WHAT TO WORK ON
Turn the lines below into a Markdown table with two columns, No. and Line: number each row and put one line in each, leaving out any blank lines.

=-=-=-=-=

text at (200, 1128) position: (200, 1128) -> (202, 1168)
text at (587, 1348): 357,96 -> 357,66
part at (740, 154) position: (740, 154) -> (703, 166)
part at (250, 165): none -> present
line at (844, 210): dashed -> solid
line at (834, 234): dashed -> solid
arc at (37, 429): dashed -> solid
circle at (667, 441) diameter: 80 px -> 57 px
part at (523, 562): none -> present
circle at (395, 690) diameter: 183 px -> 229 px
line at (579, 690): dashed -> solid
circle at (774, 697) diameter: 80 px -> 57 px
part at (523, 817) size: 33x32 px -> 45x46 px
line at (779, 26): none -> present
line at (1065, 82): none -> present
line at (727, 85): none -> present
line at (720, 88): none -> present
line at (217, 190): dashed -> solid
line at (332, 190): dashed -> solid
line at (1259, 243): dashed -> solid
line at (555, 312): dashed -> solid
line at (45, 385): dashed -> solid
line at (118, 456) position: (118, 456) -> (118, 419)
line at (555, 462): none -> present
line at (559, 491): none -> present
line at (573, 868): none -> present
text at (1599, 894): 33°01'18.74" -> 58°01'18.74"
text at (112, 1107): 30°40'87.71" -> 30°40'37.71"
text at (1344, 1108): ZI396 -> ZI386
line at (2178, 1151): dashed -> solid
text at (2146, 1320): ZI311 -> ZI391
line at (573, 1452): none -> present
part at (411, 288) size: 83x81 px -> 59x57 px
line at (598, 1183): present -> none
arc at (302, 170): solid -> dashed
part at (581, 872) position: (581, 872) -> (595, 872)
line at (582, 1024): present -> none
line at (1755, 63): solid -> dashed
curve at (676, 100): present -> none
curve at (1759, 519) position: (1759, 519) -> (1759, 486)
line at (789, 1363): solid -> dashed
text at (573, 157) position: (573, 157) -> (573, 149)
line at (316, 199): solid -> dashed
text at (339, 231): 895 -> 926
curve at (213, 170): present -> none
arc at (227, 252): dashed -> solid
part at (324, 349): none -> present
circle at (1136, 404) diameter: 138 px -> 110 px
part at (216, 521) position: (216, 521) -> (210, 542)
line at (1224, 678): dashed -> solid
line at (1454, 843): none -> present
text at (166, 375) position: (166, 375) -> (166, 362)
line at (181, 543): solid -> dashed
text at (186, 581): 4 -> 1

=-=-=-=-=

IN RESPONSE
| No. | Line |
|---|---|
| 1 | text at (200, 1128) position: (200, 1128) -> (202, 1168) |
| 2 | text at (587, 1348): 357,96 -> 357,66 |
| 3 | part at (740, 154) position: (740, 154) -> (703, 166) |
| 4 | part at (250, 165): none -> present |
| 5 | line at (844, 210): dashed -> solid |
| 6 | line at (834, 234): dashed -> solid |
| 7 | arc at (37, 429): dashed -> solid |
| 8 | circle at (667, 441) diameter: 80 px -> 57 px |
| 9 | part at (523, 562): none -> present |
| 10 | circle at (395, 690) diameter: 183 px -> 229 px |
| 11 | line at (579, 690): dashed -> solid |
| 12 | circle at (774, 697) diameter: 80 px -> 57 px |
| 13 | part at (523, 817) size: 33x32 px -> 45x46 px |
| 14 | line at (779, 26): none -> present |
| 15 | line at (1065, 82): none -> present |
| 16 | line at (727, 85): none -> present |
| 17 | line at (720, 88): none -> present |
| 18 | line at (217, 190): dashed -> solid |
| 19 | line at (332, 190): dashed -> solid |
| 20 | line at (1259, 243): dashed -> solid |
| 21 | line at (555, 312): dashed -> solid |
| 22 | line at (45, 385): dashed -> solid |
| 23 | line at (118, 456) position: (118, 456) -> (118, 419) |
| 24 | line at (555, 462): none -> present |
| 25 | line at (559, 491): none -> present |
| 26 | line at (573, 868): none -> present |
| 27 | text at (1599, 894): 33°01'18.74" -> 58°01'18.74" |
| 28 | text at (112, 1107): 30°40'87.71" -> 30°40'37.71" |
| 29 | text at (1344, 1108): ZI396 -> ZI386 |
| 30 | line at (2178, 1151): dashed -> solid |
| 31 | text at (2146, 1320): ZI311 -> ZI391 |
| 32 | line at (573, 1452): none -> present |
| 33 | part at (411, 288) size: 83x81 px -> 59x57 px |
| 34 | line at (598, 1183): present -> none |
| 35 | arc at (302, 170): solid -> dashed |
| 36 | part at (581, 872) position: (581, 872) -> (595, 872) |
| 37 | line at (582, 1024): present -> none |
| 38 | line at (1755, 63): solid -> dashed |
| 39 | curve at (676, 100): present -> none |
| 40 | curve at (1759, 519) position: (1759, 519) -> (1759, 486) |
| 41 | line at (789, 1363): solid -> dashed |
| 42 | text at (573, 157) position: (573, 157) -> (573, 149) |
| 43 | line at (316, 199): solid -> dashed |
| 44 | text at (339, 231): 895 -> 926 |
| 45 | curve at (213, 170): present -> none |
| 46 | arc at (227, 252): dashed -> solid |
| 47 | part at (324, 349): none -> present |
| 48 | circle at (1136, 404) diameter: 138 px -> 110 px |
| 49 | part at (216, 521) position: (216, 521) -> (210, 542) |
| 50 | line at (1224, 678): dashed -> solid |
| 51 | line at (1454, 843): none -> present |
| 52 | text at (166, 375) position: (166, 375) -> (166, 362) |
| 53 | line at (181, 543): solid -> dashed |
| 54 | text at (186, 581): 4 -> 1 |